#### DOKUMENTTEXT
Grenzdurchbruch mit Wirtschaftsflugzeug bei Gadebusch
21. Oktober 1965
Einzelinformation Nr. 926/65 über einen Grenzdurchbruch nach Westdeutschland mit einem Wirtschaftsflugzeug der Interflug am 21. Oktober 1965
Durch Grenzposten der 9. Grenzkompanie Groß-Thurow wurde am 21.10.1965, gegen 12.50 Uhr, im Raum Groß-Thurow, Krs. Gadebusch, der Überflug eines Eindeckers der Interflug über die Staatsgrenze nach Westdeutschland beobachtet. Das Flugzeug flog die Staatsgrenze in einer Höhe von ca. 150 m aus Richtung Gadebusch kommend unmittelbar an und wurde von den Grenzposten erst vor dem Überfliegen der Staatsgrenze gesichtet, sodass von dieser Stelle aus keine weiteren Handlungen zur Verhinderung des Grenzdurchbruches möglich waren.
Sofort eingeleitete Überprüfungen ergaben, dass es sich um eine Maschine der Interflug GmbH, Abt. Wirtschaftsflug, vom Typ L-60,1 Kennzeichen: DM-SIK (Düngemittelstreuer) handelt, die auf dem Arbeitsflugplatz Ganzow bei Gadebusch stationiert war. Der Arbeitsflugplatz liegt etwa 8 km von der Staatsgrenze nach Westdeutschland entfernt.
Das Flugzeug wurde vom Stationsmechaniker [Name 1, Vorname], geb. am [Tag, Monat] 1943 in Zittau, tätig als Stationsmechaniker der Interflug, Stützpunkt Kyritz, wohnhaft Zittau, [Straße, Nr.], Familienstand: ledig, Mitglied der FDJ, des FDGB, der DSF, geführt.
Weitere Personen befanden sich nach den bisherigen Ermittlungen nicht an Bord der Maschine.
########
#### EXTRAHIERTE DATEN
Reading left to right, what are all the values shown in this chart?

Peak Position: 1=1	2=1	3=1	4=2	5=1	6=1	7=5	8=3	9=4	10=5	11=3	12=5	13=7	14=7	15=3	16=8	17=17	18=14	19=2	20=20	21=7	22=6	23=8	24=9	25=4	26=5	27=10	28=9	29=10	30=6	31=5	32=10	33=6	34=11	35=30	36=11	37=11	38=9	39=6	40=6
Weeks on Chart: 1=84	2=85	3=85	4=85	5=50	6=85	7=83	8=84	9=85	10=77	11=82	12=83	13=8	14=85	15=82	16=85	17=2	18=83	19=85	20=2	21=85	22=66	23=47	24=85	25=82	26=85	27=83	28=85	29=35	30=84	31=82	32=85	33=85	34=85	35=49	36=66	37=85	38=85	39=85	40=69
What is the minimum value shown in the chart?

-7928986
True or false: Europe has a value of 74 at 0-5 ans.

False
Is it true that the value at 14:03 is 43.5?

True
########
#### EXTRAHIERTE DATEN
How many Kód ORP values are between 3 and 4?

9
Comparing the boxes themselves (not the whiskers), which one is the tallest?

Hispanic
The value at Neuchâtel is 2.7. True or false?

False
########
• [AUFGABEN]:
1. Zitiere aus dem Dokumenttext wörtlich die Stelle von "Grenzdurchbruch mit Wirtschaftsflugzeug" bis einschließlich "Grenzdurchbruches möglich waren.".
2. Zähle, wie viele Zeilen der Einträge die Zeichenfolge "values" enthalten, wobei Groß- und Kleinschreibung zählt. Gib nur die Zahl an.

• [LÖSUNGEN]:
1.
Grenzdurchbruch mit Wirtschaftsflugzeug bei Gadebusch
21. Oktober 1965
Einzelinformation Nr. 926/65 über einen Grenzdurchbruch nach Westdeutschland mit einem Wirtschaftsflugzeug der Interflug am 21. Oktober 1965
Durch Grenzposten der 9. Grenzkompanie Groß-Thurow wurde am 21.10.1965, gegen 12.50 Uhr, im Raum Groß-Thurow, Krs. Gadebusch, der Überflug eines Eindeckers der Interflug über die Staatsgrenze nach Westdeutschland beobachtet. Das Flugzeug flog die Staatsgrenze in einer Höhe von ca. 150 m aus Richtung Gadebusch kommend unmittelbar an und wurde von den Grenzposten erst vor dem Überfliegen der Staatsgrenze gesichtet, sodass von dieser Stelle aus keine weiteren Handlungen zur Verhinderung des Grenzdurchbruches möglich waren.

2. 2